▶ Given text
##########

I'm surprised the council don't have a problem with it.
When we moved into our house the previous owners had paved the garden and used it for parking but had no dropped kerb.
We didn't use it for parking but about a year after moving in we got a letter from the council demanding we pay £1100 for a dropped kerb. They said we were damaging the pavement by driving over the kerb.
They wouldn't believe we didn't use it for parking and things were getting quite nasty.
Then the council carried out some maintenance work on our street. For ten consecutive days I took photos of two of their very heavy lorries parked on the kerb outside my house. I then sent them to the council with a letter asking how much they would be contributing to the allegedly damaged kerb.

We heard no more from them Grin

emptyshell · 07/05/2011 17:37

She's being unecessarily nasty - if you live somewhere with shit parking (I do) it's only by cooperating WITH the neighbours that things become bearable... we've got an informal street arrangement to try to keep people's front of house spaces free whereever possible and park 2nd,3rd cars in spare places or at the end of the street along the side of the houses on the street meeting ours at a T. If people are having parties etc - then those who've opted out of the front gardens and gone to block paving DO pull their cars onto their paved areas so others can park blocking them in and create more space on the street.

Amazing what working with the rest of the street achieves (apart from the inconsiderate arses in number X but everyone in the street's pissed off at them). Yeah we've got people with too many cars - but rather than mutter and strop we work things out - like I know hubby's out until about 4 and neighbour's wife is in and out during the day, so I don't chuck a stink up if she's in front of our house - we just worked it out between us, and they leave me a teensy bit more space cos I'm crap at parking.

Compromise - a lost art.

We actually bought on our street because of how fantastic the neighbours are - you'd think a cul-de-sac with not even a turning circle at the end (you sharpish come up to speed on your reversing or three point turns living here) would be a recipe for hell and arguments - instead you have people constantly borrowing things from other people and people socialising together.

PlanetEarth · 07/05/2011 17:47

I don't agree with what your friend is doing, dropped kerb or not.

##########

▶ Data to examine
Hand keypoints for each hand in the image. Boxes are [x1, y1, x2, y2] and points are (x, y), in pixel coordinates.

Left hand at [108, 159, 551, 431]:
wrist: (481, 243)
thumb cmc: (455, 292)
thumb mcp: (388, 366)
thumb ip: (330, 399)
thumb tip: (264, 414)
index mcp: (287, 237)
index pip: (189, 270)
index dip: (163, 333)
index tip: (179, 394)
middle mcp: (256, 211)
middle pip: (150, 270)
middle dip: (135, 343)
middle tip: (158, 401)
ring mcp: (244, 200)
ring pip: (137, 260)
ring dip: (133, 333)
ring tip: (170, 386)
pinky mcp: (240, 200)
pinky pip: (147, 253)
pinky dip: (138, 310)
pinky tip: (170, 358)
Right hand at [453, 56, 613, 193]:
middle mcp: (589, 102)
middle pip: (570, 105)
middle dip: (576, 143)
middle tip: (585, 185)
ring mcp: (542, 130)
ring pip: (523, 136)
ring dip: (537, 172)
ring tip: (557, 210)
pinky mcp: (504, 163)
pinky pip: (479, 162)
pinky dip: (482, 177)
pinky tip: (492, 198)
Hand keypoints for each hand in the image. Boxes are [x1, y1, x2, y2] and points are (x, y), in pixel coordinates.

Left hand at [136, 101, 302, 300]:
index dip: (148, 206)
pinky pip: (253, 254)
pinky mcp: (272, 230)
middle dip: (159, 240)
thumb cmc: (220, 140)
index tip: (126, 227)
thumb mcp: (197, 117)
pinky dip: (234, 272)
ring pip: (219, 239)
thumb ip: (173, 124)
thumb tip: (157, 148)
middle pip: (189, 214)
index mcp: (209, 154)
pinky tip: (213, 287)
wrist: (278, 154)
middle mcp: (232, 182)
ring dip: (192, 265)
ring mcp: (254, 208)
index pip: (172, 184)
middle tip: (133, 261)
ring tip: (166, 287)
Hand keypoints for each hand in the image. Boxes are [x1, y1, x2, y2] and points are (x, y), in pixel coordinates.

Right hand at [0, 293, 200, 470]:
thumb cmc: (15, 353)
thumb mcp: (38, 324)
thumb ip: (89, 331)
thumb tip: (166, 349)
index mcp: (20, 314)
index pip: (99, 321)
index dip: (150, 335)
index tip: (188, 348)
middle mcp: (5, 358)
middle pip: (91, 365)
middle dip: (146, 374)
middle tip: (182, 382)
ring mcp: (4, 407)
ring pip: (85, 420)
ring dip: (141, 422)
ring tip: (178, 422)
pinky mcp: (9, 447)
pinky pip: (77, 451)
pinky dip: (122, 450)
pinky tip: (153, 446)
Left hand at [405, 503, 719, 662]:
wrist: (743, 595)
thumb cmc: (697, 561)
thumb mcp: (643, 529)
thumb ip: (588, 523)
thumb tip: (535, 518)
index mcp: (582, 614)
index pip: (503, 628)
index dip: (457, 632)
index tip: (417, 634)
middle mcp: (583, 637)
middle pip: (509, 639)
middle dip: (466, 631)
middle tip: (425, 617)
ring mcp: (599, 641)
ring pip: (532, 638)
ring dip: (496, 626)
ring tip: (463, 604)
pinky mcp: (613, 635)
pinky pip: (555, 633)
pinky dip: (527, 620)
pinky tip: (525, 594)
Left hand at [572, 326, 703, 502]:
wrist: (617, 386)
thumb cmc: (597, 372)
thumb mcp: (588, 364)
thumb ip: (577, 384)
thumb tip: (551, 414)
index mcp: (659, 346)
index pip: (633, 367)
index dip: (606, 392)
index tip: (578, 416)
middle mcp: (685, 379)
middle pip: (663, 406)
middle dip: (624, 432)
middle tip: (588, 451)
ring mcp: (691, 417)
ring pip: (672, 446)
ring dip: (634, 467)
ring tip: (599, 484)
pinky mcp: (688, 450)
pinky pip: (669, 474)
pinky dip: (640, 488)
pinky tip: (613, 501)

##########

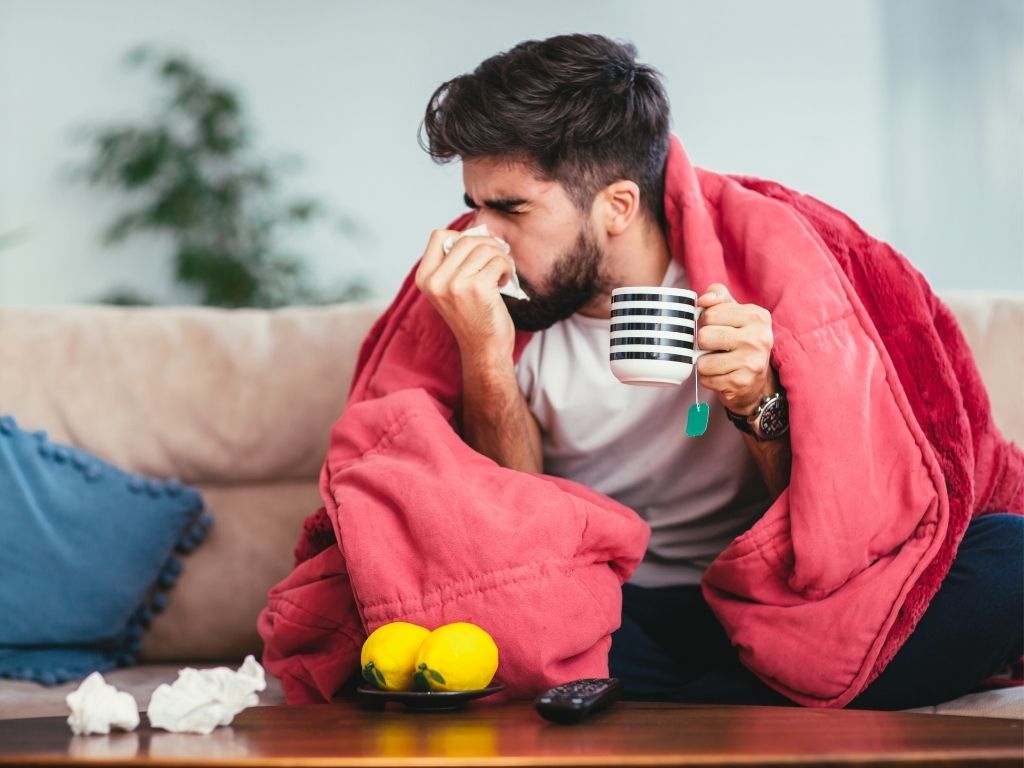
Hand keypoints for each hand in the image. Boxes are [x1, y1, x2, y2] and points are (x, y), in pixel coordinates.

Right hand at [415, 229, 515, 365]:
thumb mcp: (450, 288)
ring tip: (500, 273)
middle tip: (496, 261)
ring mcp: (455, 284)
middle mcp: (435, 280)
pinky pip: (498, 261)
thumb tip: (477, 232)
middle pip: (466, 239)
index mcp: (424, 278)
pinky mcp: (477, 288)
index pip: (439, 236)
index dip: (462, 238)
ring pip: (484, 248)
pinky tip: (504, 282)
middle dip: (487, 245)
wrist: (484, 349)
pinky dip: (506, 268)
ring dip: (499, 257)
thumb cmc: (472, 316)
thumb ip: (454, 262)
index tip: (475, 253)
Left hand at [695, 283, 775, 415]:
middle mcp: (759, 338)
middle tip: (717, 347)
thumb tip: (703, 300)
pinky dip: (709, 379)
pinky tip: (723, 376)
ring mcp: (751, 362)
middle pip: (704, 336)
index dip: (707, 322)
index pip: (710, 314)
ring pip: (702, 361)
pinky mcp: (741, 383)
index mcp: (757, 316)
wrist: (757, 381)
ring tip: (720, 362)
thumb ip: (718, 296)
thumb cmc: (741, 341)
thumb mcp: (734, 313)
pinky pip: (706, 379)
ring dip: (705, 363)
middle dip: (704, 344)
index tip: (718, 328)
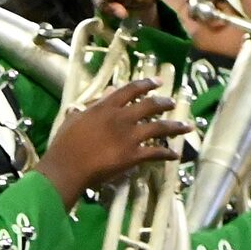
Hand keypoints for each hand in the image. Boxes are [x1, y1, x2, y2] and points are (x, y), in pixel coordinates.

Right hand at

##########

▶ Task instructions
1) In the parking discussion, how much did the council demand the homeowners pay for a dropped kerb?
2) Resume the parking discussion, picking up right after its final sentence.

▶ Task-by-task results
1) £1100.

2)
However, the people who are parking on their front gardens are not solving parking issues, they are making them worse. Unless they have a wide frontage, the driveway needs as much room as a parking space, with the disadvantage that no-one else can park there, say when they're out at work or away on hols for 2 weeks. Turning a small front garden into parking just bags a space for yourself, it creates less parking not more (unless as I said you have a wide house).

GwendolineMaryLacey · 07/05/2011 17:53

thumbwitch that is really interesting. A couple of months ago, DH's car was parked in the car park at work, a car park which is shared with a couple of other companies. He happened to look out of the window just in time to see someone (drunk) from one of the other places hit his car at speed and at an angle, crushing the back of the car.

Even though the car was parked with the engine switched off and its driver (DH) was in an office drinking tea, DH had to pay £250 excess. He thinks he's getting it back from them, poor fool.

GwendolineMaryLacey · 07/05/2011 17:56

PlanetEarth is right, our neighbour dropped her kerb and it's taken a bit off either side of her house as well so that, on our stretch, where we could comfortably park three cars (not us specifically), now you can really only park two. She leaves a snotty note on the car if so much as a windscreen wiper is over the sloping kerb and she honest to God, only drives her car about 3 times a year.

manicmummyoftwo · 07/05/2011 18:03

Not being unreasonable at all. The neighbours should get pay to get the kerb dropped; if not they are clearly trying to have their cake and eat it. Also if she doesn't park there then someone else is likely to so what's the problem?